Work instruction —
What you output must be the exact lines from the first line of the data through the one holding "TABLE II. Focusing", with no pictures.

────────────────

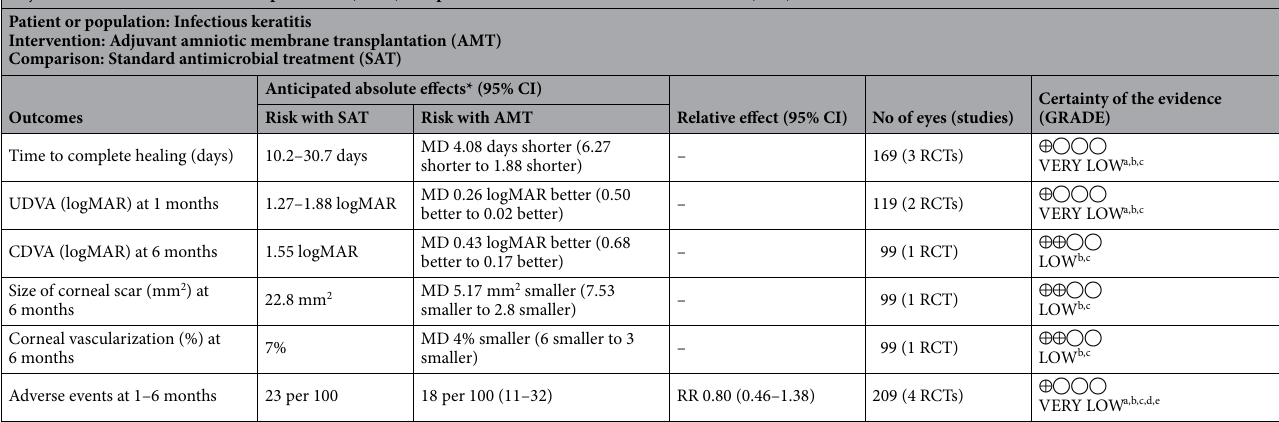
Table 3. GRADE summary of findings for various treatment outcomes of adjuvant amniotic membrane transplantation for infectious keratitis. GRADE Working Group grades of evidence. High certainty: We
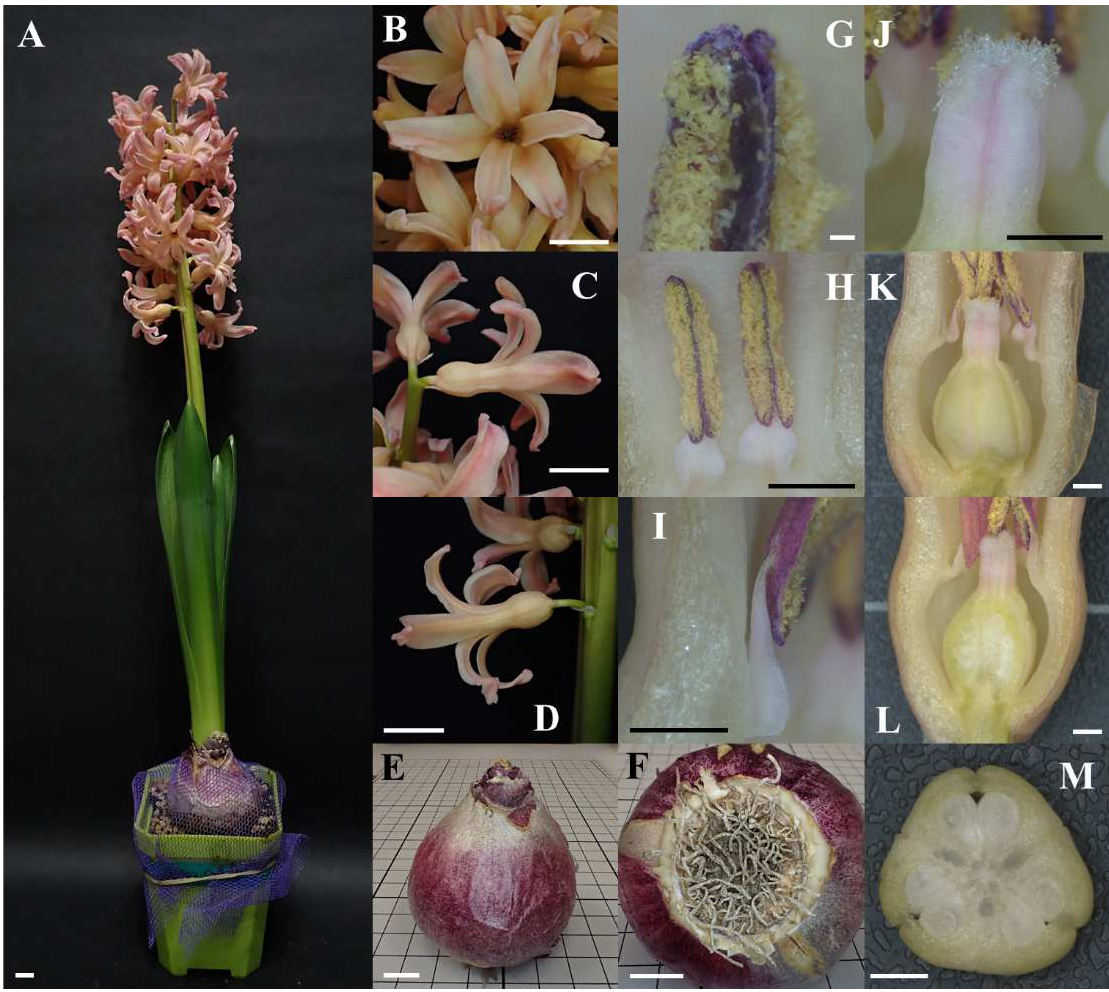
Figure 1. Overview and close-up photos of Hyacinthus orientalis L. ‘Gipsy Queen’. ( A ) Overview of an individual of Hyacinthus orientalis L. ‘Gipsy Queen’ (scale bar = 1 cm). ( B – D ) The corolla (scale bar = 1 cm). ( B ) Front view. ( C ) Side view of corolla on the upper inflorescence. ( D ) Side view of corolla on the lower inflorescence. ( E , F ) The bulb (scale bar = 1 cm). ( E ) Side view of the bulb of which tunic is in slivery purple. ( F ) The disc with remnant roots. ( G – I ) Androecium. ( G ) Pollen sacs under microscopy (scale bar = 0.01 cm). ( H ) Stamens (scale bar = 0.1 cm). ( I ) Filaments of dorsifixed anthers (scale bar = 0.1 cm). ( J – M ) Gynoecium (scale bar = 0.1 cm). ( J ) Receptive papilla on the stigma. ( K ) Superior ovary. ( L ) Longitudinal section of the ovary showing axile placentation. ( M ) Cross section of the ovary showing ovules in three locules.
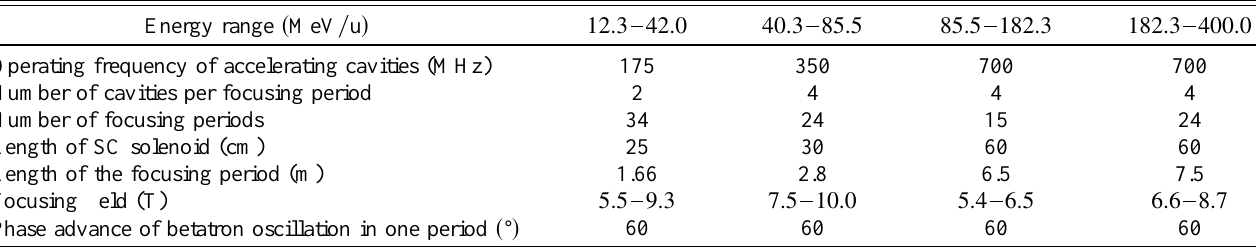
TABLE II. Focusing lattice of the driver linac.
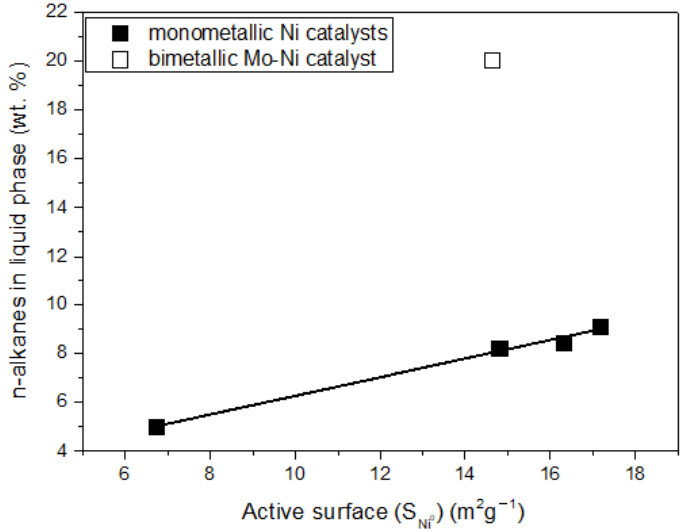
Figure 13. The n-alkanes concentration in the liquid product of the reaction vs. Ni active surface, over both monometallic and bimetallic catalysts.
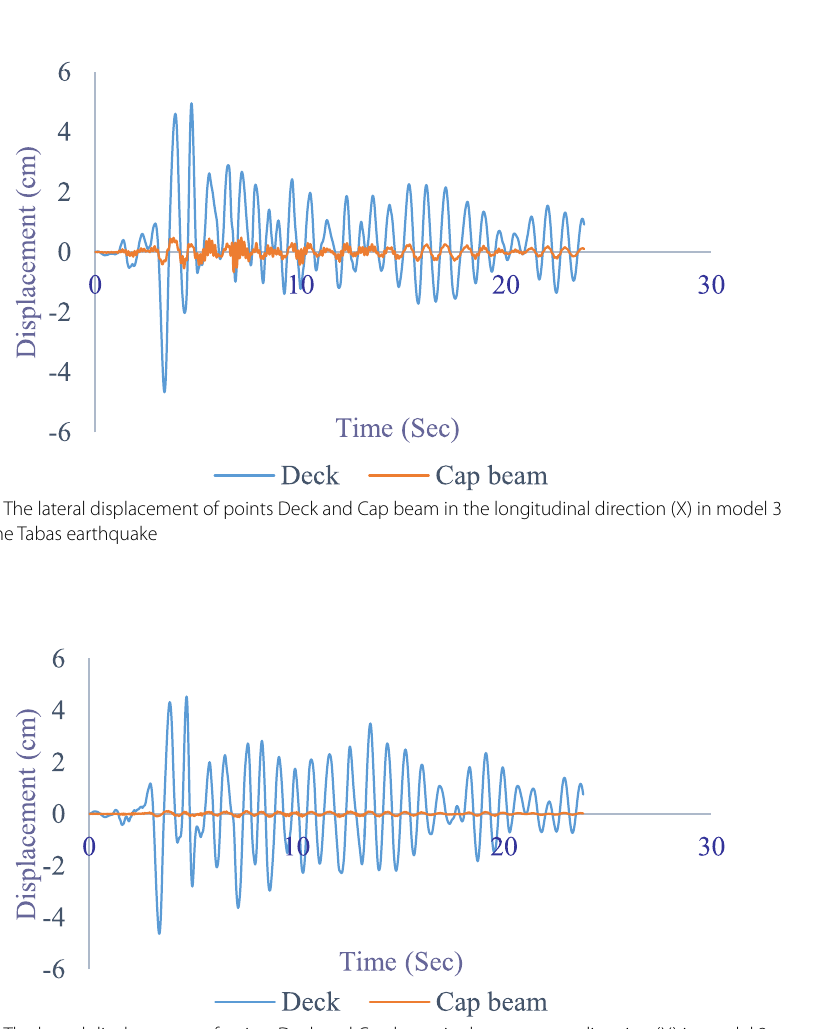
Fig. 18 The lateral displacement of points Deck and Cap beam in the transverse direction (Y) in model 3 under the Tabas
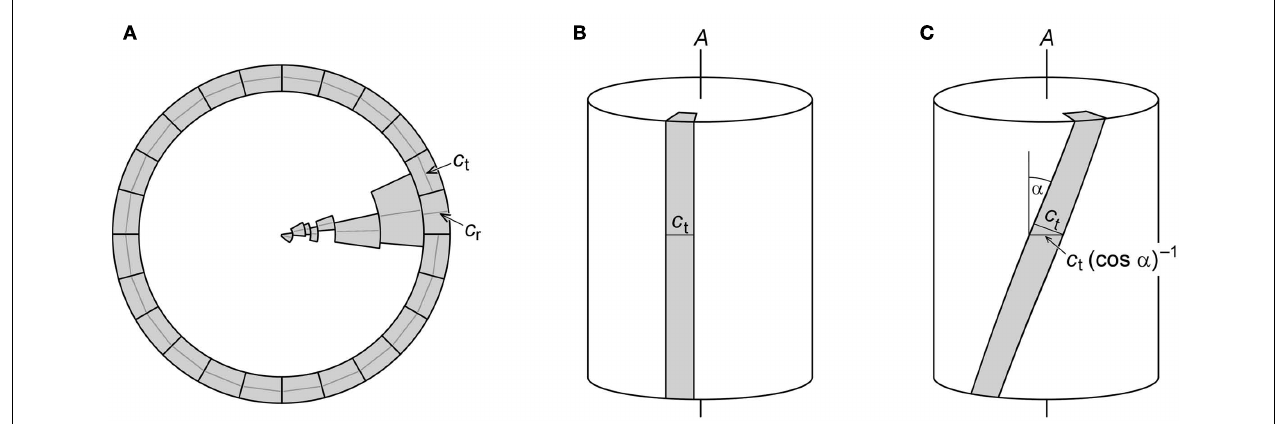
of a cell layer provides the central circumference of that layer, while the sum of the c r of all cell layers equals the organ radius. (B) If the longitudinal axis of a cell is parallel with the organ axis A , the c t measured on an organ cross-section represents the actual c t of the cell. (C) If a cell file is tilted with pitch angle α against A , the apparent c t measured on an organ cross-section overestimates the true c t by the factor (cos α ) − 1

────────────────

The answer —
Table 3. GRADE summary of findings for various treatment outcomes of adjuvant amniotic membrane transplantation for infectious keratitis. GRADE Working Group grades of evidence. High certainty: We
Figure 1. Overview and close-up photos of Hyacinthus orientalis L. ‘Gipsy Queen’. ( A ) Overview of an individual of Hyacinthus orientalis L. ‘Gipsy Queen’ (scale bar = 1 cm). ( B – D ) The corolla (scale bar = 1 cm). ( B ) Front view. ( C ) Side view of corolla on the upper inflorescence. ( D ) Side view of corolla on the lower inflorescence. ( E , F ) The bulb (scale bar = 1 cm). ( E ) Side view of the bulb of which tunic is in slivery purple. ( F ) The disc with remnant roots. ( G – I ) Androecium. ( G ) Pollen sacs under microscopy (scale bar = 0.01 cm). ( H ) Stamens (scale bar = 0.1 cm). ( I ) Filaments of dorsifixed anthers (scale bar = 0.1 cm). ( J – M ) Gynoecium (scale bar = 0.1 cm). ( J ) Receptive papilla on the stigma. ( K ) Superior ovary. ( L ) Longitudinal section of the ovary showing axile placentation. ( M ) Cross section of the ovary showing ovules in three locules.
TABLE II. Focusing lattice of the driver linac.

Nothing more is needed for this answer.